- _Task directions_:
Copy every line of the listing below verbatim.

____ Dataset entries

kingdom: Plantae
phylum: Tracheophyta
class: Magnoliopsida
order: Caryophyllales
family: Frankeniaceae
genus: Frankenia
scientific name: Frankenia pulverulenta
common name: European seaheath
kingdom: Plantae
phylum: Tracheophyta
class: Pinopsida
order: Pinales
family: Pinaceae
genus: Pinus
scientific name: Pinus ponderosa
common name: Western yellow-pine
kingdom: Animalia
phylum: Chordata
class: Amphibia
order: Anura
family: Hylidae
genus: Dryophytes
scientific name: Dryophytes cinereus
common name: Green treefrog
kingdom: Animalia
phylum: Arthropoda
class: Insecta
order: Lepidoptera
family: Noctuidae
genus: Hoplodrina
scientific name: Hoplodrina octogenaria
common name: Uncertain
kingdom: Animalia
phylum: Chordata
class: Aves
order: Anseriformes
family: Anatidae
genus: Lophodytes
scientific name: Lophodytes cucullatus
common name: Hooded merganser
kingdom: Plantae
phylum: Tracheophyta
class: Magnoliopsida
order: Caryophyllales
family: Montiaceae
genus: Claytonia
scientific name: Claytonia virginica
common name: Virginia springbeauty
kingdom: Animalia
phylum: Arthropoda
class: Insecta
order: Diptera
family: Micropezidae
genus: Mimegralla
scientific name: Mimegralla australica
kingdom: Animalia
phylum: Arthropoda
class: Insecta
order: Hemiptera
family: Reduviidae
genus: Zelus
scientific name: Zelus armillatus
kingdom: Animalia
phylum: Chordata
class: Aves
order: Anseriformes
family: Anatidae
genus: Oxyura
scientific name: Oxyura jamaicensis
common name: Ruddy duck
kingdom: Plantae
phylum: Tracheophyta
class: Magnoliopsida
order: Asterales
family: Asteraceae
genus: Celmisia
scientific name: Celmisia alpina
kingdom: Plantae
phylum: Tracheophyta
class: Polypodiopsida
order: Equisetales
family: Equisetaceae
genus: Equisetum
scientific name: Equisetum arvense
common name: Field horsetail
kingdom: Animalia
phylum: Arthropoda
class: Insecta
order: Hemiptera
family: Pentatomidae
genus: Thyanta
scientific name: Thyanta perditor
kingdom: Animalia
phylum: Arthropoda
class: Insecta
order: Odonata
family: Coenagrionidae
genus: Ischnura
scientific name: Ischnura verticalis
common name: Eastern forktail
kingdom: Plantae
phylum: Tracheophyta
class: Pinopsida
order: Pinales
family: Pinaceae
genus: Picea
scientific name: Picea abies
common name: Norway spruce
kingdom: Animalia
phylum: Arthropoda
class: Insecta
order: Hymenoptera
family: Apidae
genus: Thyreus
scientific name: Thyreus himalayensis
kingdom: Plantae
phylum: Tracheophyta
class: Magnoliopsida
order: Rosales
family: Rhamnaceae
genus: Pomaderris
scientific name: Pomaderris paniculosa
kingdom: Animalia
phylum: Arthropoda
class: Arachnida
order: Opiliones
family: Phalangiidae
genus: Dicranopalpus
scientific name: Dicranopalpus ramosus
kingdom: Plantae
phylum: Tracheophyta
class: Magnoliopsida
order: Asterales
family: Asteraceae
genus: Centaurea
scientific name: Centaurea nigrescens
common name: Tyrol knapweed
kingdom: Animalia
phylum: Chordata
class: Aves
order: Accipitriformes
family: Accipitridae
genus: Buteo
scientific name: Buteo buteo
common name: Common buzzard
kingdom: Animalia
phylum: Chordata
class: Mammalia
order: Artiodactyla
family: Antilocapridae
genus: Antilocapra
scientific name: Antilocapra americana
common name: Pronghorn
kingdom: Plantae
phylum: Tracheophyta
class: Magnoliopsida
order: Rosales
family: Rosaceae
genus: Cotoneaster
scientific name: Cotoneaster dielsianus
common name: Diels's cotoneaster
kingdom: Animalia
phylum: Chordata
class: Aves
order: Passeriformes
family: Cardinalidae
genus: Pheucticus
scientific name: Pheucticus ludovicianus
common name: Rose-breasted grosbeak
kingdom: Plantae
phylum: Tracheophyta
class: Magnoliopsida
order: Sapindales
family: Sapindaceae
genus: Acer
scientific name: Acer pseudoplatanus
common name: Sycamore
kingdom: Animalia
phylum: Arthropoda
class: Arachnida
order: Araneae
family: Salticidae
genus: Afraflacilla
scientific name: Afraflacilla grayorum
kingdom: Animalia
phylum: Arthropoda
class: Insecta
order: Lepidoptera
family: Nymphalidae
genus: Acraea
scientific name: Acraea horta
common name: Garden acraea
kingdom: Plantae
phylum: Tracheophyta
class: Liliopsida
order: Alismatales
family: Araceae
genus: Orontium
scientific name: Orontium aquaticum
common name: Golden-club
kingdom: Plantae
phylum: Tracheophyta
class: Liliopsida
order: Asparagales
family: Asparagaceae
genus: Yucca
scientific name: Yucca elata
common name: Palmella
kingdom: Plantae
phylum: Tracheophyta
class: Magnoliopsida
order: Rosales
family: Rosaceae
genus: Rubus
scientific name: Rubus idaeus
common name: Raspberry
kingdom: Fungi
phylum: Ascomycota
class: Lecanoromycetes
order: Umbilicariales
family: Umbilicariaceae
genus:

________

- _Answer to the problem_:
kingdom: Plantae
phylum: Tracheophyta
class: Magnoliopsida
order: Caryophyllales
family: Frankeniaceae
genus: Frankenia
scientific name: Frankenia pulverulenta
common name: European seaheath
kingdom: Plantae
phylum: Tracheophyta
class: Pinopsida
order: Pinales
family: Pinaceae
genus: Pinus
scientific name: Pinus ponderosa
common name: Western yellow-pine
kingdom: Animalia
phylum: Chordata
class: Amphibia
order: Anura
family: Hylidae
genus: Dryophytes
scientific name: Dryophytes cinereus
common name: Green treefrog
kingdom: Animalia
phylum: Arthropoda
class: Insecta
order: Lepidoptera
family: Noctuidae
genus: Hoplodrina
scientific name: Hoplodrina octogenaria
common name: Uncertain
kingdom: Animalia
phylum: Chordata
class: Aves
order: Anseriformes
family: Anatidae
genus: Lophodytes
scientific name: Lophodytes cucullatus
common name: Hooded merganser
kingdom: Plantae
phylum: Tracheophyta
class: Magnoliopsida
order: Caryophyllales
family: Montiaceae
genus: Claytonia
scientific name: Claytonia virginica
common name: Virginia springbeauty
kingdom: Animalia
phylum: Arthropoda
class: Insecta
order: Diptera
family: Micropezidae
genus: Mimegralla
scientific name: Mimegralla australica
kingdom: Animalia
phylum: Arthropoda
class: Insecta
order: Hemiptera
family: Reduviidae
genus: Zelus
scientific name: Zelus armillatus
kingdom: Animalia
phylum: Chordata
class: Aves
order: Anseriformes
family: Anatidae
genus: Oxyura
scientific name: Oxyura jamaicensis
common name: Ruddy duck
kingdom: Plantae
phylum: Tracheophyta
class: Magnoliopsida
order: Asterales
family: Asteraceae
genus: Celmisia
scientific name: Celmisia alpina
kingdom: Plantae
phylum: Tracheophyta
class: Polypodiopsida
order: Equisetales
family: Equisetaceae
genus: Equisetum
scientific name: Equisetum arvense
common name: Field horsetail
kingdom: Animalia
phylum: Arthropoda
class: Insecta
order: Hemiptera
family: Pentatomidae
genus: Thyanta
scientific name: Thyanta perditor
kingdom: Animalia
phylum: Arthropoda
class: Insecta
order: Odonata
family: Coenagrionidae
genus: Ischnura
scientific name: Ischnura verticalis
common name: Eastern forktail
kingdom: Plantae
phylum: Tracheophyta
class: Pinopsida
order: Pinales
family: Pinaceae
genus: Picea
scientific name: Picea abies
common name: Norway spruce
kingdom: Animalia
phylum: Arthropoda
class: Insecta
order: Hymenoptera
family: Apidae
genus: Thyreus
scientific name: Thyreus himalayensis
kingdom: Plantae
phylum: Tracheophyta
class: Magnoliopsida
order: Rosales
family: Rhamnaceae
genus: Pomaderris
scientific name: Pomaderris paniculosa
kingdom: Animalia
phylum: Arthropoda
class: Arachnida
order: Opiliones
family: Phalangiidae
genus: Dicranopalpus
scientific name: Dicranopalpus ramosus
kingdom: Plantae
phylum: Tracheophyta
class: Magnoliopsida
order: Asterales
family: Asteraceae
genus: Centaurea
scientific name: Centaurea nigrescens
common name: Tyrol knapweed
kingdom: Animalia
phylum: Chordata
class: Aves
order: Accipitriformes
family: Accipitridae
genus: Buteo
scientific name: Buteo buteo
common name: Common buzzard
kingdom: Animalia
phylum: Chordata
class: Mammalia
order: Artiodactyla
family: Antilocapridae
genus: Antilocapra
scientific name: Antilocapra americana
common name: Pronghorn
kingdom: Plantae
phylum: Tracheophyta
class: Magnoliopsida
order: Rosales
family: Rosaceae
genus: Cotoneaster
scientific name: Cotoneaster dielsianus
common name: Diels's cotoneaster
kingdom: Animalia
phylum: Chordata
class: Aves
order: Passeriformes
family: Cardinalidae
genus: Pheucticus
scientific name: Pheucticus ludovicianus
common name: Rose-breasted grosbeak
kingdom: Plantae
phylum: Tracheophyta
class: Magnoliopsida
order: Sapindales
family: Sapindaceae
genus: Acer
scientific name: Acer pseudoplatanus
common name: Sycamore
kingdom: Animalia
phylum: Arthropoda
class: Arachnida
order: Araneae
family: Salticidae
genus: Afraflacilla
scientific name: Afraflacilla grayorum
kingdom: Animalia
phylum: Arthropoda
class: Insecta
order: Lepidoptera
family: Nymphalidae
genus: Acraea
scientific name: Acraea horta
common name: Garden acraea
kingdom: Plantae
phylum: Tracheophyta
class: Liliopsida
order: Alismatales
family: Araceae
genus: Orontium
scientific name: Orontium aquaticum
common name: Golden-club
kingdom: Plantae
phylum: Tracheophyta
class: Liliopsida
order: Asparagales
family: Asparagaceae
genus: Yucca
scientific name: Yucca elata
common name: Palmella
kingdom: Plantae
phylum: Tracheophyta
class: Magnoliopsida
order: Rosales
family: Rosaceae
genus: Rubus
scientific name: Rubus idaeus
common name: Raspberry
kingdom: Fungi
phylum: Ascomycota
class: Lecanoromycetes
order: Umbilicariales
family: Umbilicariaceae
genus:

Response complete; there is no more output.